**Document extract**
>>>

Flushable wet wipes. We’ve all seen them in the grocery store. Many of them advertise themselves as a flushable, sewer friendly option to get that extra clean feeling after using the toilet. But according to many city sewer and sanitation workers, they’re anything but clean.

“They’re essentially cloth. So they don’t break down in waste water stream,” said John Millar, the public works director for Rexburg. “They’re a real mess for us. They’re added maintenance, added cost, and added potential for lines plugging.”

The problems are many. First, many city treatment plants aren’t built to handle the heavier load caused by the flushable wipes. Second, even cities that have invested to handle the increase are seeing problems on the way to the treatment plant.

“We have potential for those hanging up, and once they start to hang up, they collect more and more,” said Millar. “They have potential to plug the lines. We’ve had some sewer lines plug because of these.”

Cities all over the country and around the world are facing a similar problem. Idaho Falls said they’ve seen an increased maintenance load due to the increasing popularity of the wipes. In 2015, a city in Minnesota filed a class-action lawsuit against the makers of the flushable wet wipes saying they don’t break down as advertised.

Here at Local News 8/Eyewitness news, we decided to perform our own experiment comparing the flushable wet wipes to traditional toilet paper. We filled two plastic containers with water and placed 10 squares of traditional toilet paper in the first container, and a single flushable wet wipe in the other. Each product sat in it’s container for 30 minutes with four sessions of shaking for 10 seconds: Once at the beginning, twice during, and once at the end.

By the end of the experiment, the traditional toilet paper was mostly disintegrated and barely qualified as a solid. The flushable wipe on the other hand, was still a solid sheet and actually required tension to break it apart. Our experiment definitely doesn’t qualify as scientifically rigorous, but it did show how traditional toilet paper breaks up much easier than the flushable wet wipes.

Millar said it’s going to take legislative action to redefine what “flushable” and “biodegradable” mean before they see any major changes. In the meantime, he encourages people to throw the wipes in the trash. “Still it’s a bit of a problem, but we handle solid waste that way,” said Millar.

<<<

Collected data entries
>>>

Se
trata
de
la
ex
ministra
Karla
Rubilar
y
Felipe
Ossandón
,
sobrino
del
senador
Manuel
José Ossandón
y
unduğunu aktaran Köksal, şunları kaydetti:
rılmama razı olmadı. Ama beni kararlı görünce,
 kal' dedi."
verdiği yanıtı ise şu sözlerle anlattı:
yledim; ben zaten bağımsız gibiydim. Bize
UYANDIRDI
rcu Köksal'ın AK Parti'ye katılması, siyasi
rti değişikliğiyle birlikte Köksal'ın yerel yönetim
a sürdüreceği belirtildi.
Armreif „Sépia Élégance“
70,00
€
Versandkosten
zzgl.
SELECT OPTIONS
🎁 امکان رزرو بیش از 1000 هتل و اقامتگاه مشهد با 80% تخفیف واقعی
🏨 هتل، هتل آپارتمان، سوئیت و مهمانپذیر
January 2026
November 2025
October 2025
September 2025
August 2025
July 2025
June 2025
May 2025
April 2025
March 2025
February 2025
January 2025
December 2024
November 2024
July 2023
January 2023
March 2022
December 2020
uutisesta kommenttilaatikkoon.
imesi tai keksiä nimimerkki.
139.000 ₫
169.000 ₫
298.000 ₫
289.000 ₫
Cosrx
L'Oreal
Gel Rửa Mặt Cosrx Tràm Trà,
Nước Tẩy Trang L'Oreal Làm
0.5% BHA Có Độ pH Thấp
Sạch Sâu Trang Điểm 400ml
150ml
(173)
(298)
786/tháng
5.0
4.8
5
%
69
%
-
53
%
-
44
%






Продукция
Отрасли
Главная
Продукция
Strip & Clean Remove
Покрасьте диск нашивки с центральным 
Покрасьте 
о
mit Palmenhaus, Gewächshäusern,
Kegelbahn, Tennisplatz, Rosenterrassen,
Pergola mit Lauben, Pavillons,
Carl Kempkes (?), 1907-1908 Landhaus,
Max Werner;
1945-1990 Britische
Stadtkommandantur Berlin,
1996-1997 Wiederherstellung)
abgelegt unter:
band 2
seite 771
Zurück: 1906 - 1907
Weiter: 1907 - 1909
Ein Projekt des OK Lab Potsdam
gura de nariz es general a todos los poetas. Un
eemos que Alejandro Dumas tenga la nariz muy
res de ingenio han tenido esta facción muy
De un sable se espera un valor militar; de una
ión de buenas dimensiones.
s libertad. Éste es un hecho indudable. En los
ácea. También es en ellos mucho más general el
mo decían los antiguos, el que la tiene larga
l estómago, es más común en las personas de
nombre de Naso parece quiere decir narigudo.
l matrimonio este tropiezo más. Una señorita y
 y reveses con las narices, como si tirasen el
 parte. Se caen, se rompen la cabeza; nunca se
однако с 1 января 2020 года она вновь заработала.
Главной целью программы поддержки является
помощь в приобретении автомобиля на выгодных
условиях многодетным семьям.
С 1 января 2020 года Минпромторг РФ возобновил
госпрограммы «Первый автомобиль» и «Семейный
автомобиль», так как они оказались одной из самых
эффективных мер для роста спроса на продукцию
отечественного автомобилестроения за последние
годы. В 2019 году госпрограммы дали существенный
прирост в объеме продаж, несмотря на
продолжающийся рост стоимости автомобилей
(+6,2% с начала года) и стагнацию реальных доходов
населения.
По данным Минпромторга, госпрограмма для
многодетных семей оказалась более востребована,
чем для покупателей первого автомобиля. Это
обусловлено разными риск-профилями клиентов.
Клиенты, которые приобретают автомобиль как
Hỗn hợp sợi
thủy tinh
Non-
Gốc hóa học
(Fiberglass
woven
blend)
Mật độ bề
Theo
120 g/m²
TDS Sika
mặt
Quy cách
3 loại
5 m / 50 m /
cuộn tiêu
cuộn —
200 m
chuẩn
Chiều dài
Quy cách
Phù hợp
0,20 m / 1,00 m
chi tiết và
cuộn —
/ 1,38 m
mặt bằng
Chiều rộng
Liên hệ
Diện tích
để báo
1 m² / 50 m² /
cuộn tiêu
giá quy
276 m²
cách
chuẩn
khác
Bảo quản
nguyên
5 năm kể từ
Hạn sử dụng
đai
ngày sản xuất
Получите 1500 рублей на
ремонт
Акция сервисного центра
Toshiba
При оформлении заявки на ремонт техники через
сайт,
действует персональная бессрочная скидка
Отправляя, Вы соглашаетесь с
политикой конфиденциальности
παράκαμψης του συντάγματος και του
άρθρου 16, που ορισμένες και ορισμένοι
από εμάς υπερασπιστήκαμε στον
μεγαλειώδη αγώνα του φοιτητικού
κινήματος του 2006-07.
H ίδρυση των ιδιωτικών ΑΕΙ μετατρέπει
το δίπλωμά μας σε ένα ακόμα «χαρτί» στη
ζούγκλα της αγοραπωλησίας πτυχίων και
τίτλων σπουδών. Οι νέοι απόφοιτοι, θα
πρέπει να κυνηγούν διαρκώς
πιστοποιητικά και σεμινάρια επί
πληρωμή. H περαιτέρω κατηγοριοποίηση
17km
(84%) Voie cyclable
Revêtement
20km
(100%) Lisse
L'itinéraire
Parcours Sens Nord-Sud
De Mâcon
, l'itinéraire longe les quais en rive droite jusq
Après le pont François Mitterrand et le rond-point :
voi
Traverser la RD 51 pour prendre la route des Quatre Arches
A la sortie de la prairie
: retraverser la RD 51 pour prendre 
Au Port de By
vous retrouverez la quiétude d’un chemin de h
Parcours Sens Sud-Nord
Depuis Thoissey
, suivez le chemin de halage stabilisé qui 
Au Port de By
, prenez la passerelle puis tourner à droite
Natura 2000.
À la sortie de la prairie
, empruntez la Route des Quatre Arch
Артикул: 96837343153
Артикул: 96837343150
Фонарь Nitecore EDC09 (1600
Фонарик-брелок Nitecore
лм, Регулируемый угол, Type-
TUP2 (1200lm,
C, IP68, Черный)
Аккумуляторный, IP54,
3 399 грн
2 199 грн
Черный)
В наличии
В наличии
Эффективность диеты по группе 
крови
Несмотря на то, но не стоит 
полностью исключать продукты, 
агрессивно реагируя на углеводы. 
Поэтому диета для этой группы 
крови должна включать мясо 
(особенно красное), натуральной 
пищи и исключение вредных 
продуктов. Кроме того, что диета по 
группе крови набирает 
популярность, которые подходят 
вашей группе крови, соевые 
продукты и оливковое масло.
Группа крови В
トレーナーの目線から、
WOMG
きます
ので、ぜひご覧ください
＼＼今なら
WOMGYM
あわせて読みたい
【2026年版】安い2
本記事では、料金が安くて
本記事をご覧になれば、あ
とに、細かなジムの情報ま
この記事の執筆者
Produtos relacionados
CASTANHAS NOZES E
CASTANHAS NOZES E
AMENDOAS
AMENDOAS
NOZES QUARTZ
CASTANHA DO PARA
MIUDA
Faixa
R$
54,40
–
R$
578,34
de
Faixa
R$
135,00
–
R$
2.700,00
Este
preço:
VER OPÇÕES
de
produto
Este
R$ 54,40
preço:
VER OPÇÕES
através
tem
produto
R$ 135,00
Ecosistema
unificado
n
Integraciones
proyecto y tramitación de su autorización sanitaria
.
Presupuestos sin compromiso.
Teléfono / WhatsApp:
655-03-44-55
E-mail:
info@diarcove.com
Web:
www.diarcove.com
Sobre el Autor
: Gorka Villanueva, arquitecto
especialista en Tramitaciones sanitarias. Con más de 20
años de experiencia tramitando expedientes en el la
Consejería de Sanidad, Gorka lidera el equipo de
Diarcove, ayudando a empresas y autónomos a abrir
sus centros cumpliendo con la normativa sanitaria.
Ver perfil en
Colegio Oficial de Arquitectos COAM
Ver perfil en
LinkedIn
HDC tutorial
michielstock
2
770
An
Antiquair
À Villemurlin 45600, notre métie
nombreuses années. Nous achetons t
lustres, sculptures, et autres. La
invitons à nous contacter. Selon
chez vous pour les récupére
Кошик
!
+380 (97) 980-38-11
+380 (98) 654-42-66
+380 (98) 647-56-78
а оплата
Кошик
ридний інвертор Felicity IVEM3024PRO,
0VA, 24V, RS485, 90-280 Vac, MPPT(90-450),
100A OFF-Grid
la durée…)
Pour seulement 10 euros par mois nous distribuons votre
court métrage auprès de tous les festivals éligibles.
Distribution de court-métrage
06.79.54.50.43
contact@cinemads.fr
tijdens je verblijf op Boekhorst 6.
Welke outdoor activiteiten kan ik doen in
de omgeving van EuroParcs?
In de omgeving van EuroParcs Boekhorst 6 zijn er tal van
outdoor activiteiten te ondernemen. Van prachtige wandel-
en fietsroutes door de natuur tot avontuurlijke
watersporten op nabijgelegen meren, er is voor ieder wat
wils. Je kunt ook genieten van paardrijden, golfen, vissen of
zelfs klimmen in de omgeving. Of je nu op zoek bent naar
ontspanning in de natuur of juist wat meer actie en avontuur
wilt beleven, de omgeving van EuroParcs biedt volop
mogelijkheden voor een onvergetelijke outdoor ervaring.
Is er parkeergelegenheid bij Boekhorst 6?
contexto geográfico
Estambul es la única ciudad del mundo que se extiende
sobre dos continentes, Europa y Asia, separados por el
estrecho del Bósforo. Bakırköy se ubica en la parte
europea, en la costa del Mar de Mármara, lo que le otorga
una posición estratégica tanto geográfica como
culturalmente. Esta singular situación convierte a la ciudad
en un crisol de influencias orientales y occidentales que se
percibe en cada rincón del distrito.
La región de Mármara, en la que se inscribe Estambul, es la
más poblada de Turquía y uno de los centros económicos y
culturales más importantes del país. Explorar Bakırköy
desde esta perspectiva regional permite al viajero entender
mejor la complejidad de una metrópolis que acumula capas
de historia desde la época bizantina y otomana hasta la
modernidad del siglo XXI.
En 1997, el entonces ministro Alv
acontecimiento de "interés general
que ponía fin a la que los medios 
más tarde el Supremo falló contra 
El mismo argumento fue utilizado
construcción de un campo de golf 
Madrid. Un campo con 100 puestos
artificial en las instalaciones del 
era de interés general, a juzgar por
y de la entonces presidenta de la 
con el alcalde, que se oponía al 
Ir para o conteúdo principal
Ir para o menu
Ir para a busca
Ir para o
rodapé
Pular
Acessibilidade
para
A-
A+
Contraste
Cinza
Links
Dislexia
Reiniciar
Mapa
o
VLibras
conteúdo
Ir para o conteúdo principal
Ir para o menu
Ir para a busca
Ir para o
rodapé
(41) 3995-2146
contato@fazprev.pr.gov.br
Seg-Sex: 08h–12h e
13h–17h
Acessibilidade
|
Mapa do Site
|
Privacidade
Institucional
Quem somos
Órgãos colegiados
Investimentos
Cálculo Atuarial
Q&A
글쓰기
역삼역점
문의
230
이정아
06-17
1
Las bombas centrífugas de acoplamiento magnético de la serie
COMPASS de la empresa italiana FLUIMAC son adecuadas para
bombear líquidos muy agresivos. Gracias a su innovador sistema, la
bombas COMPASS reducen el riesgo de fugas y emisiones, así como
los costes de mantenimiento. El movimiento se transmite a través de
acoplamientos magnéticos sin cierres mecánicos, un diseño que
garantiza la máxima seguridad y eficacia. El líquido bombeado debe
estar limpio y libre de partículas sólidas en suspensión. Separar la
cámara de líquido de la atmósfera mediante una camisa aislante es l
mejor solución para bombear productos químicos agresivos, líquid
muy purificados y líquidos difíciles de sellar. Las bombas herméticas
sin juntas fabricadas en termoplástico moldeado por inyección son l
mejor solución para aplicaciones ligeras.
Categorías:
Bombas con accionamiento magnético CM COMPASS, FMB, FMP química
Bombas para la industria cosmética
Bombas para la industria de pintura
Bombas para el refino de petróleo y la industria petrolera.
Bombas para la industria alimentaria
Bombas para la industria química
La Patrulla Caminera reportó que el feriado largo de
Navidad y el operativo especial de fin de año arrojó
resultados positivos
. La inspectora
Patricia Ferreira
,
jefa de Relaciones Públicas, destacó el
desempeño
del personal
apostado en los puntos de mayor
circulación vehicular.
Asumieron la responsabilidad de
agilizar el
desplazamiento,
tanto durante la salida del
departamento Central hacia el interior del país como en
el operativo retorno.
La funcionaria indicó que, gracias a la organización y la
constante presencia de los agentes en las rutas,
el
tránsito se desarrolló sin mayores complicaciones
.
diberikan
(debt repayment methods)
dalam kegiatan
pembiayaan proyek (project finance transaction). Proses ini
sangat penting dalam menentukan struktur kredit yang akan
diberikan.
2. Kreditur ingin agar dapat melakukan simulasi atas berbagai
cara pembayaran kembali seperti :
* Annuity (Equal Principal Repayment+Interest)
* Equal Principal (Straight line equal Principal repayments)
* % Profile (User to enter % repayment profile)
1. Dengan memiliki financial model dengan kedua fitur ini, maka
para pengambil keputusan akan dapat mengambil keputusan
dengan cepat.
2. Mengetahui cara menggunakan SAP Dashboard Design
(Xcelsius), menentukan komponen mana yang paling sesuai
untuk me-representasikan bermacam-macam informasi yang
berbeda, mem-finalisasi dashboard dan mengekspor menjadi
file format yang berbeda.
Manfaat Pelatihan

<<<

**Problem set**
**a)** In the flushable wipes article's experiment, how long did each product sit in its container?
**b)** Quote the lines of the listing from its first line up to and including the line containing "nombre de Naso parece quiere decir narigudo.".
The flushable wipes article and the listing are separate, unrelated material.

**Responses**
**a)** 30 minutes.

**b)**
Se
trata
de
la
ex
ministra
Karla
Rubilar
y
Felipe
Ossandón
,
sobrino
del
senador
Manuel
José Ossandón
y
unduğunu aktaran Köksal, şunları kaydetti:
rılmama razı olmadı. Ama beni kararlı görünce,
 kal' dedi."
verdiği yanıtı ise şu sözlerle anlattı:
yledim; ben zaten bağımsız gibiydim. Bize
UYANDIRDI
rcu Köksal'ın AK Parti'ye katılması, siyasi
rti değişikliğiyle birlikte Köksal'ın yerel yönetim
a sürdüreceği belirtildi.
Armreif „Sépia Élégance“
70,00
€
Versandkosten
zzgl.
SELECT OPTIONS
🎁 امکان رزرو بیش از 1000 هتل و اقامتگاه مشهد با 80% تخفیف واقعی
🏨 هتل، هتل آپارتمان، سوئیت و مهمانپذیر
January 2026
November 2025
October 2025
September 2025
August 2025
July 2025
June 2025
May 2025
April 2025
March 2025
February 2025
January 2025
December 2024
November 2024
July 2023
January 2023
March 2022
December 2020
uutisesta kommenttilaatikkoon.
imesi tai keksiä nimimerkki.
139.000 ₫
169.000 ₫
298.000 ₫
289.000 ₫
Cosrx
L'Oreal
Gel Rửa Mặt Cosrx Tràm Trà,
Nước Tẩy Trang L'Oreal Làm
0.5% BHA Có Độ pH Thấp
Sạch Sâu Trang Điểm 400ml
150ml
(173)
(298)
786/tháng
5.0
4.8
5
%
69
%
-
53
%
-
44
%






Продукция
Отрасли
Главная
Продукция
Strip & Clean Remove
Покрасьте диск нашивки с центральным 
Покрасьте 
о
mit Palmenhaus, Gewächshäusern,
Kegelbahn, Tennisplatz, Rosenterrassen,
Pergola mit Lauben, Pavillons,
Carl Kempkes (?), 1907-1908 Landhaus,
Max Werner;
1945-1990 Britische
Stadtkommandantur Berlin,
1996-1997 Wiederherstellung)
abgelegt unter:
band 2
seite 771
Zurück: 1906 - 1907
Weiter: 1907 - 1909
Ein Projekt des OK Lab Potsdam
gura de nariz es general a todos los poetas. Un
eemos que Alejandro Dumas tenga la nariz muy
res de ingenio han tenido esta facción muy
De un sable se espera un valor militar; de una
ión de buenas dimensiones.
s libertad. Éste es un hecho indudable. En los
ácea. También es en ellos mucho más general el
mo decían los antiguos, el que la tiene larga
l estómago, es más común en las personas de
nombre de Naso parece quiere decir narigudo.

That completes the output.